> Material for this exercise:
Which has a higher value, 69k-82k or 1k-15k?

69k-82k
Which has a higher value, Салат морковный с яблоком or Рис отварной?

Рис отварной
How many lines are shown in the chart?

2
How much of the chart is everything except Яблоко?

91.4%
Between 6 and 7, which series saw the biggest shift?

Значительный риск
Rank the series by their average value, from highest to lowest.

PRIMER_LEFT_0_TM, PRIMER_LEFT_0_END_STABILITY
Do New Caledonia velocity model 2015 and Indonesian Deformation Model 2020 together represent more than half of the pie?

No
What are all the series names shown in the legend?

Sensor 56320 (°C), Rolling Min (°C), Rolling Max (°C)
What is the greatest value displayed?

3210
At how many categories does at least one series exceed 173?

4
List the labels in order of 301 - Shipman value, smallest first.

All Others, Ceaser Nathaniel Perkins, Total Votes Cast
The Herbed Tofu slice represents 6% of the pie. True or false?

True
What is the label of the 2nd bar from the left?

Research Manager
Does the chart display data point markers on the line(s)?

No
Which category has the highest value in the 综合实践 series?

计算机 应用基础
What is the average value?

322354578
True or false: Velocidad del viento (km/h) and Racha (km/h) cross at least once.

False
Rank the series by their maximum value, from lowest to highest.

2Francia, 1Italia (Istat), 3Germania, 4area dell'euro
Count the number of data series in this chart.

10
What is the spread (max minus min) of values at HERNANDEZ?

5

> Instructions to follow:
Reproduce every record above word for word, keeping each line as it appears.

> Output for this exercise:
Which has a higher value, 69k-82k or 1k-15k?

69k-82k
Which has a higher value, Салат морковный с яблоком or Рис отварной?

Рис отварной
How many lines are shown in the chart?

2
How much of the chart is everything except Яблоко?

91.4%
Between 6 and 7, which series saw the biggest shift?

Значительный риск
Rank the series by their average value, from highest to lowest.

PRIMER_LEFT_0_TM, PRIMER_LEFT_0_END_STABILITY
Do New Caledonia velocity model 2015 and Indonesian Deformation Model 2020 together represent more than half of the pie?

No
What are all the series names shown in the legend?

Sensor 56320 (°C), Rolling Min (°C), Rolling Max (°C)
What is the greatest value displayed?

3210
At how many categories does at least one series exceed 173?

4
List the labels in order of 301 - Shipman value, smallest first.

All Others, Ceaser Nathaniel Perkins, Total Votes Cast
The Herbed Tofu slice represents 6% of the pie. True or false?

True
What is the label of the 2nd bar from the left?

Research Manager
Does the chart display data point markers on the line(s)?

No
Which category has the highest value in the 综合实践 series?

计算机 应用基础
What is the average value?

322354578
True or false: Velocidad del viento (km/h) and Racha (km/h) cross at least once.

False
Rank the series by their maximum value, from lowest to highest.

2Francia, 1Italia (Istat), 3Germania, 4area dell'euro
Count the number of data series in this chart.

10
What is the spread (max minus min) of values at HERNANDEZ?

5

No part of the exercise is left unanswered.